Gerüchte, einmal in die Welt gesetzt, verfehlen ihre Wirkung selten. Die einfachen Kämpfer von Cavite begannen, den hartnäckig kursierenden Verleumdungen Glauben zu schenken oder zumindest Zweifel an Bonifacio zu hegen. Verwirrung und Unruhe schlichen sich in die Reihen der Katipuneros ein, und das zu einer Zeit, da die Offensive Polaviejas an Stärke zunahm und die ersten Siege verzeichnete.
In blutigen Kämpfen fielen im Februar und März 1897 die Städte Silang, Dasmarinas, Imus, wurden die aufständischen Cavitenos von Batangas im Süden, Laguna im Osten und Morong im Norden abgeschnitten und Meter um Meter zusammengedrängt. Die philippinischen Freiheitskämpfer vergossen ihr Blut, verloren ihr Leben, aber die Besitzenden hielten aus Geiz und aus Furcht vor den Spaniern das Ihrige zusammen. Keinen Centavo waren sie bereit herzugeben, um die Witwen und Waisen der Gefallenen zu unterstützen. Darüber aufs Äußerste erbittert, befahl Andres Bonifacio, das Eigentum aller Reichen zu konfiszieren, die sich weigerten, mit der Katipunan zusammenzuarbeiten. Außerdem sollten sie festgenommen, gefesselt und ins Lager der Aufständischen gebracht werden. Diese Methode hatte Erfolg. Die Reichen gaben lieber einen Teil ihres Besitzes als alles, vielleicht sogar ihr Leben zu verlieren. So konnte den Soldaten ein kleiner Sold ausgezahlt und den Witwen und Waisen geholfen werden. Die Kommandeure hingegen erhielten nur Kleidung und freies Essen.

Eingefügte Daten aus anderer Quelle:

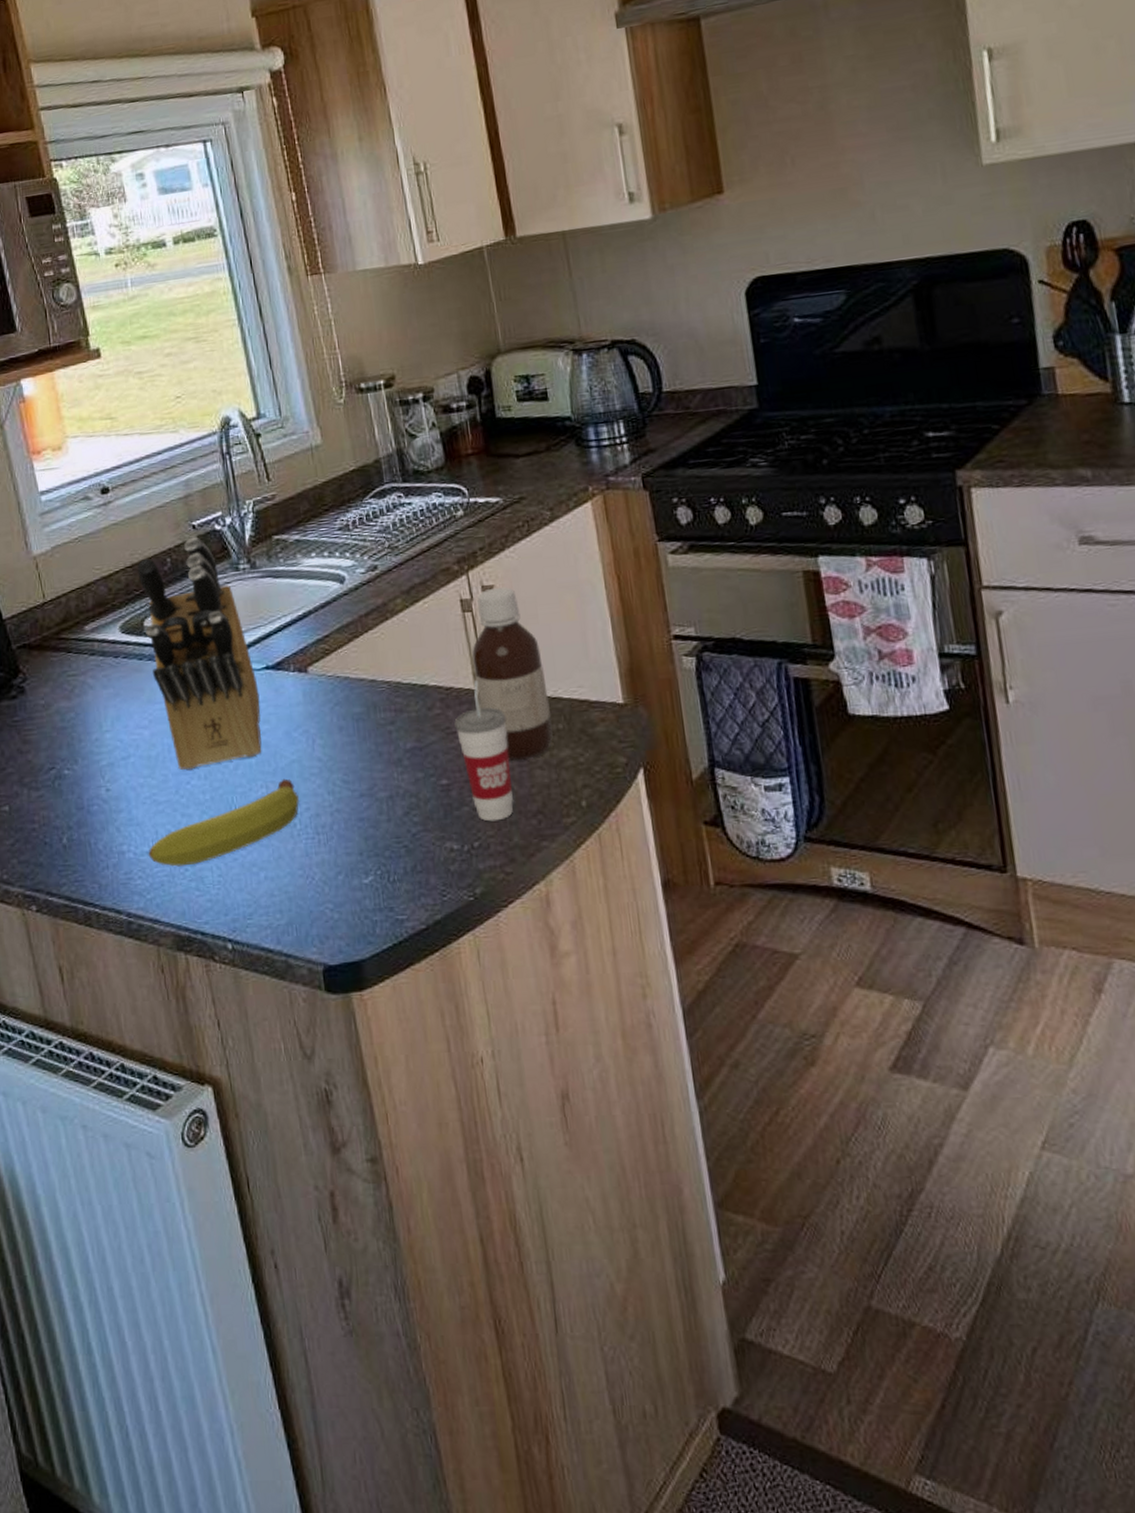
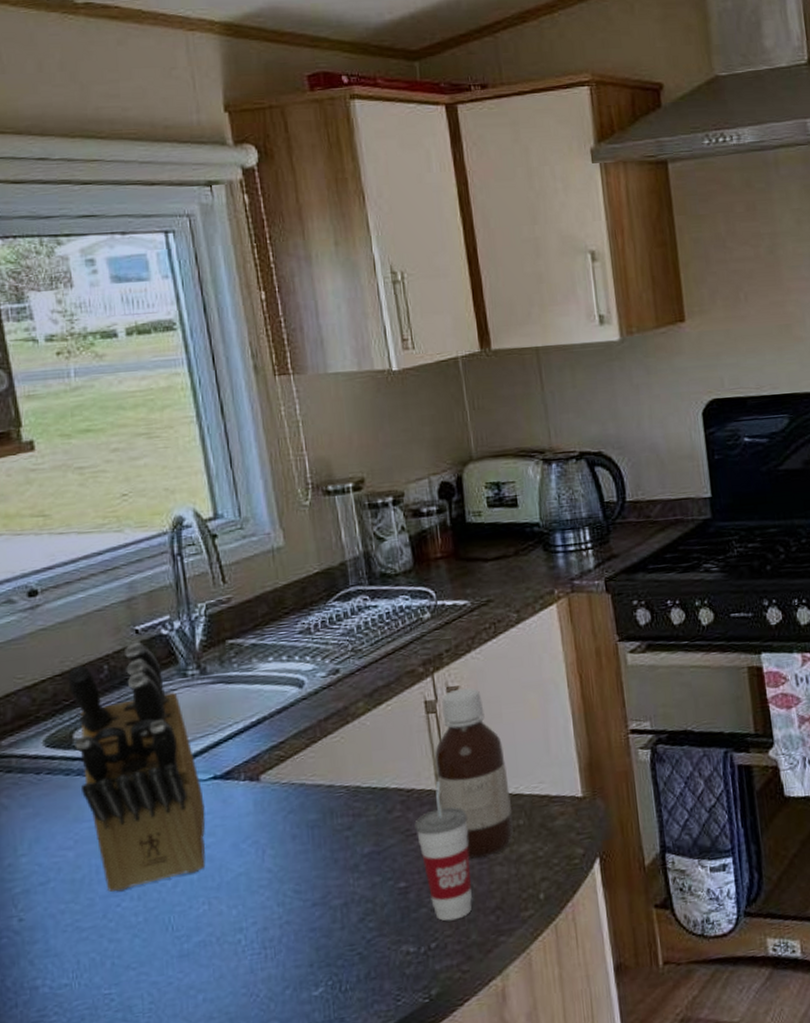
fruit: present [148,778,299,867] -> none [67,893,245,998]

Die Reichen vergaßen Andres Bonifacio diesen Schritt nicht. Die Intrigen gingen weiter, verschärften sich und hemmten den Kampf empfindlich. In dieser mit jedem Tag unerträglicher werdenden Situation verlangten die Führer von Magdiwang eine neue Zusammenkunft der Revolutionäre von Cavite. Wichtigster Gesprächspunkt sollte ein besseres militärisches Zusammengehen gegen den gemeinsamen Feind sein.